After you create an application, you can modify the upper and lower limits of CPU and memory resources for the application pods based on your business requirements. In this example, a Deployment is used.

  1. Log on to the ACK console. In the left navigation pane, click Clusters.

  2. On the Clusters page, click the name of your cluster. In the left navigation pane, click Workloads > Deployments.

  3. On the Deployments page, select a namespace from the Namespace drop-down list. Find the target application and click Edit in the Actions column.
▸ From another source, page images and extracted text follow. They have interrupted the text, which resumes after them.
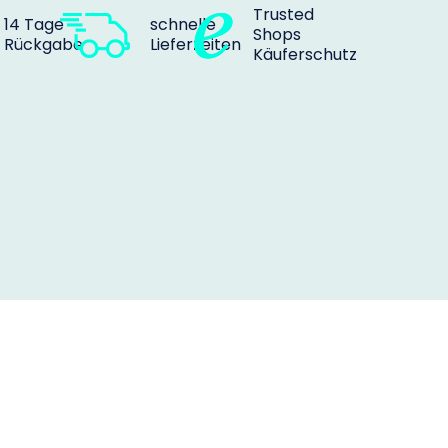
Trusted
14 Tage
schnelle
Shops
Rückgabe
Lieferzeiten
Käuferschutz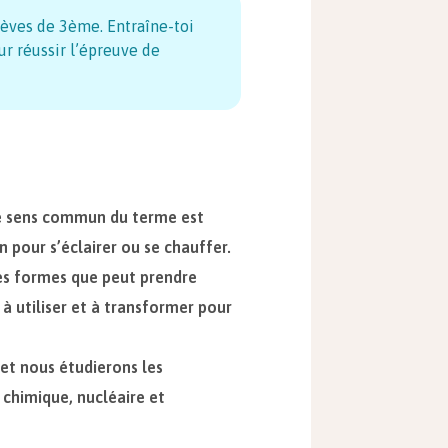
lèves de 3ème. Entraîne-toi
r réussir l’épreuve de
 le sens commun du terme est
n pour s’éclairer ou se chauffer.
ses formes que peut prendre
 à utiliser et à transformer pour
 et nous étudierons les
 chimique, nucléaire et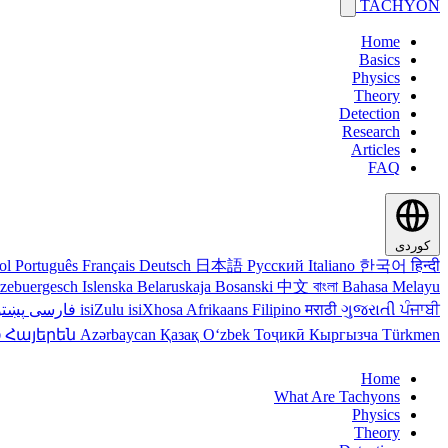
TACHYON
Home
Basics
Physics
Theory
Detection
Research
Articles
FAQ
کوردی
ol
Português
Français
Deutsch
日本語
Русский
Italiano
한국어
हिन्दी
tzebuergesch
Islenska
Belaruskaja
Bosanski
中文
বাংলা
Bahasa Melayu
پښت
فارسی
isiZulu
isiXhosa
Afrikaans
Filipino
मराठी
ગુજરાતી
ਪੰਜਾਬੀ
ი
Հայերեն
Azərbaycan
Қазақ
Oʻzbek
Тоҷикӣ
Кыргызча
Türkmen
Home
What Are Tachyons
Physics
Theory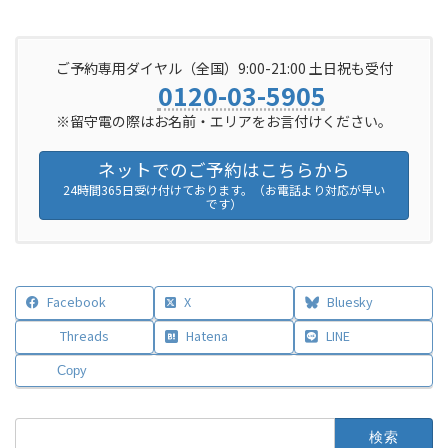
ご予約専用ダイヤル（全国）9:00-21:00 土日祝も受付
0120-03-5905
※留守電の際はお名前・エリアをお言付けください。
ネットでのご予約はこちらから
24時間365日受け付けております。（お電話より対応が早い
です）
Facebook
X
Bluesky
Threads
Hatena
LINE
Copy
検
索: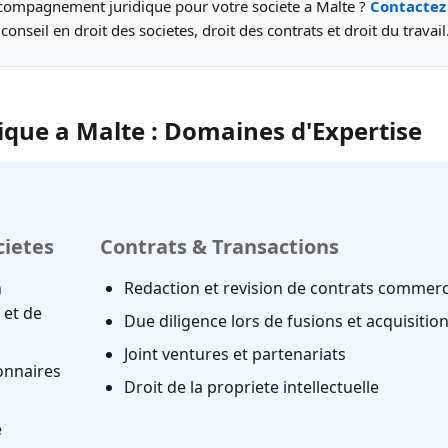
compagnement juridique pour votre societe a Malte ?
Contacte
conseil en droit des societes, droit des contrats et droit du travail
dique a Malte : Domaines d'Expertise
cietes
Contrats & Transactions
n
Redaction et revision de contrats commer
 et de
Due diligence lors de fusions et acquisitio
Joint ventures et partenariats
onnaires
Droit de la propriete intellectuelle
e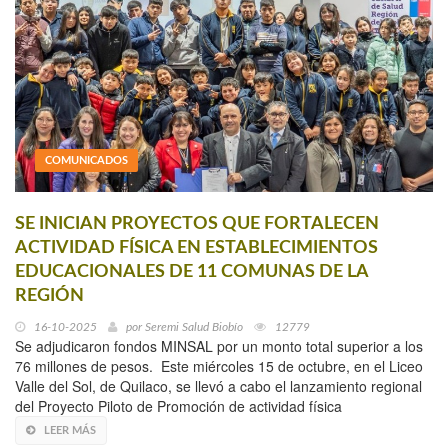
COMUNICADOS
SE INICIAN PROYECTOS QUE FORTALECEN
ACTIVIDAD FÍSICA EN ESTABLECIMIENTOS
EDUCACIONALES DE 11 COMUNAS DE LA
REGIÓN
16-10-2025
por
Seremi Salud Biobío
12779
Se adjudicaron fondos MINSAL por un monto total superior a los
76 millones de pesos. Este miércoles 15 de octubre, en el Liceo
Valle del Sol, de Quilaco, se llevó a cabo el lanzamiento regional
del Proyecto Piloto de Promoción de actividad física
LEER MÁS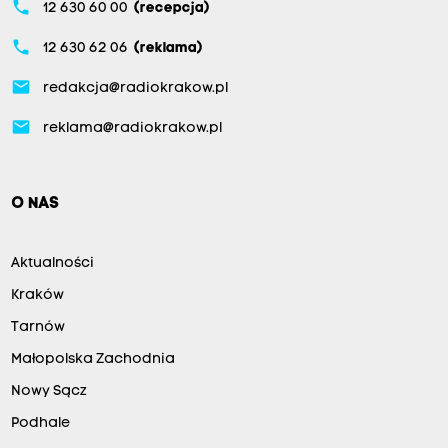
phone
12 630 60 00
(recepcja)
phone
12 630 62 06
(reklama)
email
redakcja@radiokrakow.pl
email
reklama@radiokrakow.pl
O NAS
Aktualności
Kraków
Tarnów
Małopolska Zachodnia
Nowy Sącz
Podhale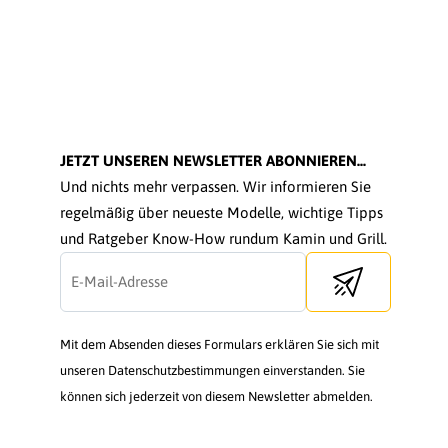
JETZT UNSEREN NEWSLETTER ABONNIEREN...
Und nichts mehr verpassen. Wir informieren Sie
regelmäßig über neueste Modelle, wichtige Tipps
und Ratgeber Know-How rundum Kamin und Grill.
Send newsletter
Mit dem Absenden dieses Formulars erklären Sie sich mit
unseren Datenschutzbestimmungen einverstanden. Sie
können sich jederzeit von diesem Newsletter abmelden.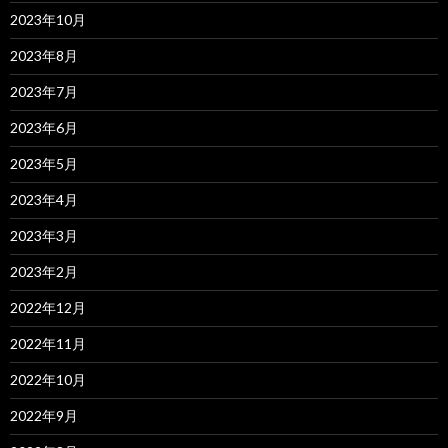
2023年10月
2023年8月
2023年7月
2023年6月
2023年5月
2023年4月
2023年3月
2023年2月
2022年12月
2022年11月
2022年10月
2022年9月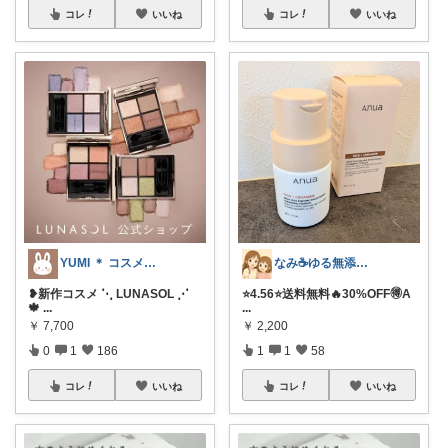
コレ
いいね
コレ
いいね
YUMI ＊ コスメと暮らし🌱
なみ☕ゆる無添加🌱5歳差姉妹
❥︎新作コスメ ⋱ LUNASOL ⋰
⭐️4.56⭐️送料無料🔥30%OFF🉐A
🍁
...
...
￥
7,700
￥
2,200
0
1
186
1
1
58
コレ
いいね
コレ
いいね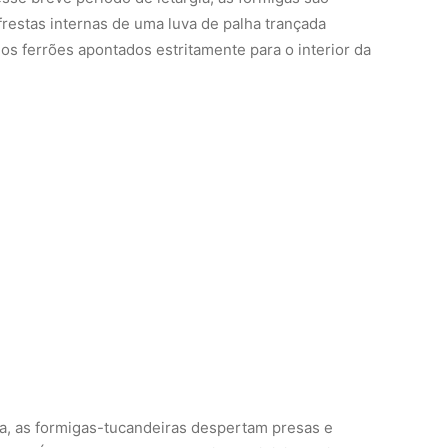
restas internas de uma luva de palha trançada
s ferrões apontados estritamente para o interior da
sa, as formigas-tucandeiras despertam presas e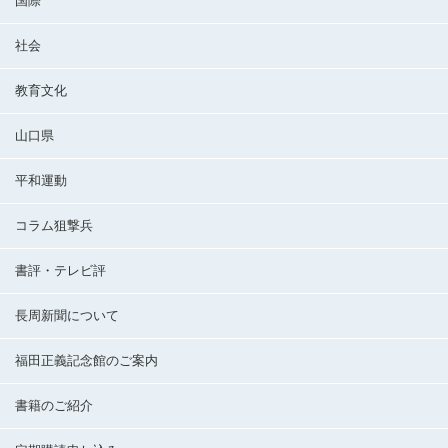
国際
社会
教育文化
山口県
平和運動
コラム狙撃兵
書評・テレビ評
長周新聞について
福田正義記念館のご案内
書籍のご紹介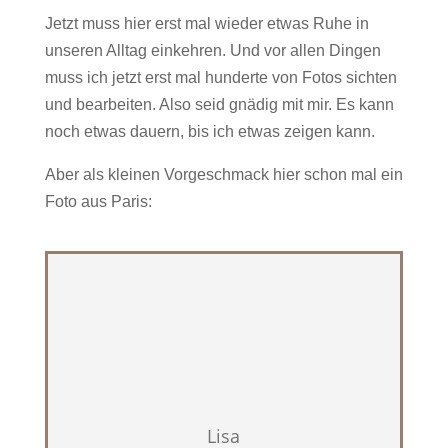
Jetzt muss hier erst mal wieder etwas Ruhe in
unseren Alltag einkehren. Und vor allen Dingen
muss ich jetzt erst mal hunderte von Fotos sichten
und bearbeiten. Also seid gnädig mit mir. Es kann
noch etwas dauern, bis ich etwas zeigen kann.
Aber als kleinen Vorgeschmack hier schon mal ein
Foto aus Paris:
Lisa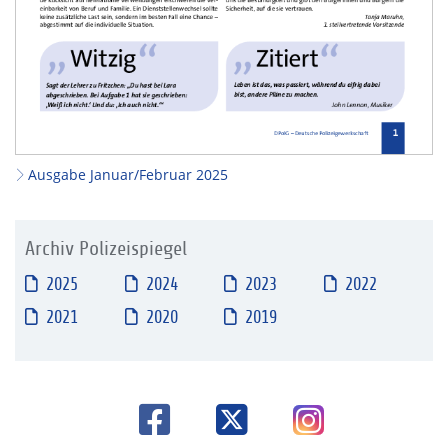
Ausgabe Januar/Februar 2025
Archiv Polizeispiegel
2025
2024
2023
2022
2021
2020
2019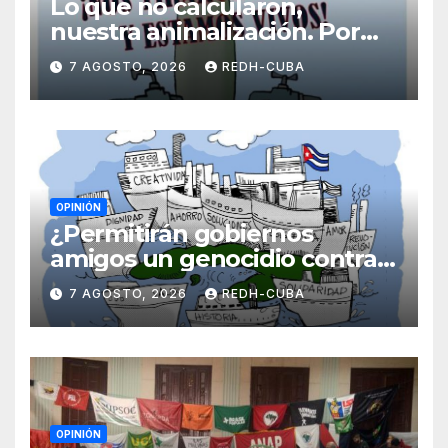
Lo que no calcularon,
nuestra animalización. Por
Laidi Fernández de Juan
7 AGOSTO, 2026
REDH-CUBA
OPINIÓN
¿Permitirán gobiernos
amigos un genocidio contra
Cuba? Por Hedelberto López
7 AGOSTO, 2026
REDH-CUBA
Blanch
OPINIÓN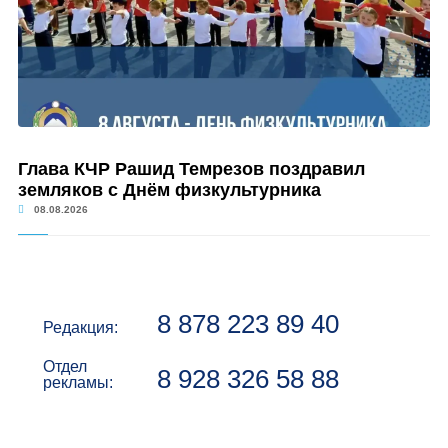
Глава КЧР Рашид Темрезов поздравил
земляков с Днём физкультурника
08.08.2026
8 878 223 89 40
Редакция:
Отдел
8 928 326 58 88
рекламы: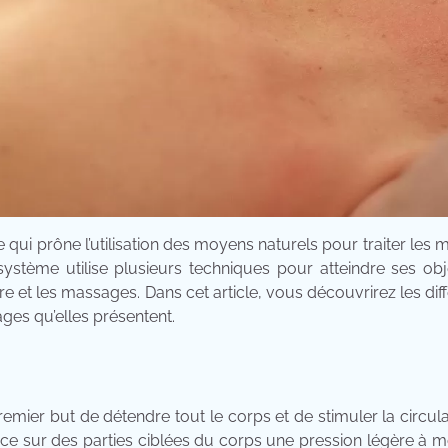
qui prône l’utilisation des moyens naturels pour traiter les 
système utilise plusieurs techniques pour atteindre ses obj
ire et les massages. Dans cet article, vous découvrirez les dif
ges qu’elles présentent.
ier but de détendre tout le corps et de stimuler la circul
erce sur des parties ciblées du corps une pression légère à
  4. On the application's edit page, set the CPU and memory requests and limits in the Limit and Required Resources sections based on your business needs. Then, click Update.

    Important

    The maximum number of pods that are supported by a cluster node is related to the network plug-in that is used by the cluster. For more information, see Compare Terway modes section of the "Work with Terway" topic.

Modify the configurations of a pod

  1. Log on to the ACK console. In the left navigation pane, click Clusters.

  2. On the Clusters page, click the name of your cluster. In the left navigation pane, click Workloads > Pods.

  3. On the Pods page, find the target pod and click Edit in the Actions column.

  4. Update the pod configuration and click Update.

Manually scale pods for an application

After an application is created, you can scale the pods that are provisioned for the application based on your business requirements.

  1. Log on to the ACK console. In the left navigation pane, click Clusters.

  2. On the Clusters page, click the name of your cluster. In the left navigation pane, click Workloads > Deployments.

  3. Select a namespace, find the Deployment that you want to manage, and click Scale in the Actions column.

  4. In the dialog box that appears, set the desired number of pods to 4 and click OK.

    Note

    By default, Deployments in Kubernetes are updated in rollingUpdate mode. This ensures that a minimum number of pods are available during the update. You can modify the minimum number of available containers in the template.